Остроградский закрыл глаза. На кремлевской башне пробило одиннадцать, потом двенадцать. Он ходил по камере стиснув зубы и мотал головой. Голодовка. Пятый день. Зубы стучали. Он ходил и мотал головой.

«А ну, не думать об этом!» – велел он себе.

И перестал думать.

– И ну спать!

И уснул.

Остроградский прописался в глухом селе под Загорском. Условившись высылать хозяйке пятьдесят рублей в месяц, он вернулся в Москву. Прописка стоила порядочно денег, по теперь он зарабатывал. Он свободно читал на четырех языках, а за рефераты в Институте информации платили недурно.

Жить все-таки было негде, скитаться по друзьям надоело, и он согласился поехать с Лепестковым на кошкинскую дачу.

Иван Александрович Кошкин был человеком неукротимым, и не он, а его боялись. Неизвестно, сколько ему было лет, – он ненавидел юбилеи. Должно быть, семьдесят пять, а то и все восемьдесят. Но он был еще крепок – среднего роста, прямой, с желто-седым коком, с глубоко запрятанными, странными глазками, как бы состоящими из одного зрачка.

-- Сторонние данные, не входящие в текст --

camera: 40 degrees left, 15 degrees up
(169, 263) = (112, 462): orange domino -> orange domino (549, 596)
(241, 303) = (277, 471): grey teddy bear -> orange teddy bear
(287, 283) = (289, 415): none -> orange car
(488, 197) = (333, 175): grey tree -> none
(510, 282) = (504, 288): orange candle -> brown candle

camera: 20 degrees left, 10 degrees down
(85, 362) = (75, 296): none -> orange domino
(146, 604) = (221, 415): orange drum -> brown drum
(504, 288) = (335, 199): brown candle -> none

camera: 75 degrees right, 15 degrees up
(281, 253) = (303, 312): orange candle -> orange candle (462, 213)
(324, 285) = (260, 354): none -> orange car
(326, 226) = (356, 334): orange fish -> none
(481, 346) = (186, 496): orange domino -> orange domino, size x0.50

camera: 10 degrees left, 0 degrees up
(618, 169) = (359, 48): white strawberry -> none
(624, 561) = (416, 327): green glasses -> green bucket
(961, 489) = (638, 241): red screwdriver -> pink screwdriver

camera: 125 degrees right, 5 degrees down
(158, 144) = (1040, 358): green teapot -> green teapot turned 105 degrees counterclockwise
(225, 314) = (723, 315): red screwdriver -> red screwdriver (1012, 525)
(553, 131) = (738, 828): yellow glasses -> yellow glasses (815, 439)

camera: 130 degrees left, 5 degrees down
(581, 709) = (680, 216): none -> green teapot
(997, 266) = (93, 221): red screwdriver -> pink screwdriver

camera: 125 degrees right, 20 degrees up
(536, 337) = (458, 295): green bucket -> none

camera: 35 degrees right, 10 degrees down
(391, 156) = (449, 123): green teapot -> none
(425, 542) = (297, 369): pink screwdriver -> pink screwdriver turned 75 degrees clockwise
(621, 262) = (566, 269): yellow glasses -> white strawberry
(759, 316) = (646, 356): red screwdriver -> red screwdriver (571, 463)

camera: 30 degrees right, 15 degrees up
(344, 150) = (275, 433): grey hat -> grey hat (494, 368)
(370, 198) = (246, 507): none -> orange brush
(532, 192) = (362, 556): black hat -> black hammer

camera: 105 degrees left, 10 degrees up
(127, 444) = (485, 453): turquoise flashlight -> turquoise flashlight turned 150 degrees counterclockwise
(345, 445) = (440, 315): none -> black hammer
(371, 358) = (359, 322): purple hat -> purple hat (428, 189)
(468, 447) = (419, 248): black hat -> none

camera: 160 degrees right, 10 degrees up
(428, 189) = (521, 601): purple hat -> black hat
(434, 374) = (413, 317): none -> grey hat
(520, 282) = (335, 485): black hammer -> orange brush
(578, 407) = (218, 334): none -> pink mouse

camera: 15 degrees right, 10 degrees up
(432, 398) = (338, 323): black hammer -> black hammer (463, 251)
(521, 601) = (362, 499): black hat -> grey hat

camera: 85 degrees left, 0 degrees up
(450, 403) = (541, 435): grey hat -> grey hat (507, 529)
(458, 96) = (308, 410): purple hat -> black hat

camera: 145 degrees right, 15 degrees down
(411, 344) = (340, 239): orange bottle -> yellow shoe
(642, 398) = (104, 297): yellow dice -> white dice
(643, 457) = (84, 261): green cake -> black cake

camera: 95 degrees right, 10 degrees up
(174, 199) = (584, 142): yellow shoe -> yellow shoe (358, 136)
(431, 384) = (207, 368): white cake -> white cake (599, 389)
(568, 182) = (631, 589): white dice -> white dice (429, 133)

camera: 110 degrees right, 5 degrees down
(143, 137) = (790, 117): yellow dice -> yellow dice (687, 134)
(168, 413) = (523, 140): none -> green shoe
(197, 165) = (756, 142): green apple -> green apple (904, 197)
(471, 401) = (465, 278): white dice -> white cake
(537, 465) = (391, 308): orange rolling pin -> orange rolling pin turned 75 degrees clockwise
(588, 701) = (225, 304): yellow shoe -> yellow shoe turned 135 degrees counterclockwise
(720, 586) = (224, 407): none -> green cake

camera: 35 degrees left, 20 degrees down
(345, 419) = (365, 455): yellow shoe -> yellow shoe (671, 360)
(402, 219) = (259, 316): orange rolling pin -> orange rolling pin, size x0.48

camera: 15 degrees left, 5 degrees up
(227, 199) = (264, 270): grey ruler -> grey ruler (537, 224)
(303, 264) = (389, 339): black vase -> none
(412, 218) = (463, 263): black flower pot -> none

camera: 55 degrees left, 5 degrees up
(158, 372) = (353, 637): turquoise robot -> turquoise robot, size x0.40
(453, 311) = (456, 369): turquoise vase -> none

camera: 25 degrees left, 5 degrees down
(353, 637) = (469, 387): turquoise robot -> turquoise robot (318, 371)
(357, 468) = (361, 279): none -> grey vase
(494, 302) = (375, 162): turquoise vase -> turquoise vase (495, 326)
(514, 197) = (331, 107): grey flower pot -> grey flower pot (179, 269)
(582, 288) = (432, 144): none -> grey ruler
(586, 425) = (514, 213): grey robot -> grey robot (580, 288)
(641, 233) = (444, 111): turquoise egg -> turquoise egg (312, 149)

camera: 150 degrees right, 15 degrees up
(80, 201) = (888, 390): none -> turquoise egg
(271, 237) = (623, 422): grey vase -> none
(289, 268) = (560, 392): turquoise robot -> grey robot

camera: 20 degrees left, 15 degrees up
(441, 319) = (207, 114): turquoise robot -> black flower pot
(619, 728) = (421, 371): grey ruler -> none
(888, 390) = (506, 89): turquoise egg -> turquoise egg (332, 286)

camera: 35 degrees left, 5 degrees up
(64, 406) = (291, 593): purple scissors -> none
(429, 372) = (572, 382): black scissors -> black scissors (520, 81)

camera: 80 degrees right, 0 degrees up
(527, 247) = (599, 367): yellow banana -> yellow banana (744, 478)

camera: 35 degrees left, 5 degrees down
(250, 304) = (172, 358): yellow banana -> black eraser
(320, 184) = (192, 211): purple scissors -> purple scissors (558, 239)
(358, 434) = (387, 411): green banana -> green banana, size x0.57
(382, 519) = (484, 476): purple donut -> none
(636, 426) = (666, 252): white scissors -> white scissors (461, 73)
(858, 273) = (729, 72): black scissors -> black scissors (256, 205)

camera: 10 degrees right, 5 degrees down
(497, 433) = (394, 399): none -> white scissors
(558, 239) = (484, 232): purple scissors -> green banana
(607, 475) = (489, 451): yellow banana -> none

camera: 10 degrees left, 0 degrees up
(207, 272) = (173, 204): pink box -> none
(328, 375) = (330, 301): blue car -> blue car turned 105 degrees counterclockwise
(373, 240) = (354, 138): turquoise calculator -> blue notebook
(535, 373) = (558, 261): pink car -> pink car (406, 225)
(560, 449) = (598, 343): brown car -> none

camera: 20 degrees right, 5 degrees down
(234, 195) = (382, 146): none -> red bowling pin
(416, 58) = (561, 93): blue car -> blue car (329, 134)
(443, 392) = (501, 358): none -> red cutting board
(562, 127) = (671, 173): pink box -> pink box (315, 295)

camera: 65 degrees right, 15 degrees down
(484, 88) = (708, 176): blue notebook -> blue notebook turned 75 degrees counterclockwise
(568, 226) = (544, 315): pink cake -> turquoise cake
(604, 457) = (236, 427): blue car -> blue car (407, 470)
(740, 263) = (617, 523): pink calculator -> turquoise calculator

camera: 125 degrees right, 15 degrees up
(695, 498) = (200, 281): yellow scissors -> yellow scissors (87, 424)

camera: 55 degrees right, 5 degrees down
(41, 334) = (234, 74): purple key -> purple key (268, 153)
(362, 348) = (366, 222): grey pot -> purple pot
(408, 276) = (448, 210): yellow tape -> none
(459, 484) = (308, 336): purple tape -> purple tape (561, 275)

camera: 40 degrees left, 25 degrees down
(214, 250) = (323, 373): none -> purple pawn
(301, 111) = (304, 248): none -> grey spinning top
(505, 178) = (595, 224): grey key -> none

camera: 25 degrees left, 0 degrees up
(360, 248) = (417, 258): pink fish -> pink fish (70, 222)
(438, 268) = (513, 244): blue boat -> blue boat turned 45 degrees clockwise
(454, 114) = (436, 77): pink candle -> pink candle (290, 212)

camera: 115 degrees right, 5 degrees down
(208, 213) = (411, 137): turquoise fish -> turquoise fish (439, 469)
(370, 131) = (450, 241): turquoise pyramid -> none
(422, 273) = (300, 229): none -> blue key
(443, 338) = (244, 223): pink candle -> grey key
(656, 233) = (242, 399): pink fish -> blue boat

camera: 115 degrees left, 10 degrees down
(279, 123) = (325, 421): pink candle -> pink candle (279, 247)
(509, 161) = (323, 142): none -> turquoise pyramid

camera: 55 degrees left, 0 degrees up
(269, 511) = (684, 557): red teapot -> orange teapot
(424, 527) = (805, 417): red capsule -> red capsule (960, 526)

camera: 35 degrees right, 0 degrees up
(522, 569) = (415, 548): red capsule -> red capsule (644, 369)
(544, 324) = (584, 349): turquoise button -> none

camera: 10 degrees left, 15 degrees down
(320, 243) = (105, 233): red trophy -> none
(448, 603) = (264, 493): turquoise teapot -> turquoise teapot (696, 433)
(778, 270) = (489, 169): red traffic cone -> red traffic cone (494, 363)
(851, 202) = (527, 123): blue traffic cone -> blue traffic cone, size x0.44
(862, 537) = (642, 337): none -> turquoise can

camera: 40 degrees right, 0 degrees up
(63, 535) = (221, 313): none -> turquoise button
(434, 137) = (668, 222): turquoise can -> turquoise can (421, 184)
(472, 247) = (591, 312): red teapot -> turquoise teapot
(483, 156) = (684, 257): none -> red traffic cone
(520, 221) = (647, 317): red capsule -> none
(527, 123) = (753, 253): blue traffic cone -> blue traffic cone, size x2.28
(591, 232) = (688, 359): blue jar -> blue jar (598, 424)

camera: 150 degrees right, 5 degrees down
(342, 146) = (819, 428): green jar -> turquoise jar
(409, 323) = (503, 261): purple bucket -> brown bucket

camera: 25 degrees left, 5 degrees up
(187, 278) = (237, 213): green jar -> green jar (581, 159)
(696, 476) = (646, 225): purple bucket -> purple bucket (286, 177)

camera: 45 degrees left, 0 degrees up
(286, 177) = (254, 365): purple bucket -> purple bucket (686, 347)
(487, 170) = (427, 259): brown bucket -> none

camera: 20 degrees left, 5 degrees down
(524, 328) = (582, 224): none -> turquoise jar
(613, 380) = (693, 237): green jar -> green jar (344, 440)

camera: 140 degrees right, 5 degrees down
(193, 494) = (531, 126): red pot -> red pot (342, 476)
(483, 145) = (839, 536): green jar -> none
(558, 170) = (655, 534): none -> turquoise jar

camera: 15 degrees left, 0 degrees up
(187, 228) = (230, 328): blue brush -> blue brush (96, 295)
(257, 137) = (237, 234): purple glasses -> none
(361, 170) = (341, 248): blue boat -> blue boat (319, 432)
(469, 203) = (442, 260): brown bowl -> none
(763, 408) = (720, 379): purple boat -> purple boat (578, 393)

Он встретил Остроградского и Лепесткова у ворот и провел их в пустую дачу – обокраденную, как он объяснил, еще в годы войны. В сторожке у ворот жила бабка Гриппа, о которой Кошкин сказал кратко: «Жулик». За триста рублей в месяц бабка Гриппа топила две печки – огромную кафельную в столовой и печь-плиту на кухне.

– Таким образом, температура, необходимая для существа, обладающего сложно организованным мозгом и членораздельной речью, налицо, – сказал Кошкин. – Но как быть с едой? Ближайшая столовая в железнодорожном поселке. Три километра. Хорошая, кстати.

– Что ж, буду ходить. Можно брать на дом?

– Не знаю.

– Я поговорю с директором, – сказал Лепестков, – и привезу вам судки.

– Спасибо.

– Сюда бы еще одно существо, обладающее сложно организованным мозгом, – сказал Кошкин. – Женского пола.

Остроградский засмеялся:

– Да. И даже не с таким уж и сложным.

Лепестков бродил по даче, неприбранной, закопченной, с продырявленными диванами и колченогими стульями. На втором этаже, в пустой комнате, лежали на полу старые журналы. Он повернул выключатель – лампа, висевшая на длинном шнуре, не зажглась. «Сюда бы еще одно существо… – Он подумал о Черкашиной. – Нет, далеко. Не поедет».

Из окна был виден двор с одной разметенной дорожкой к дому. Толстые овальные змеи снега свисали с забора. «Оленьку пришлось бы взять из детского сада. Кроме того… В пустой даче, одни. Ну, это-то вздор». Старое лицо Остроградского, с впалыми висками, вспомнилось ему. «Разумеется, вздор».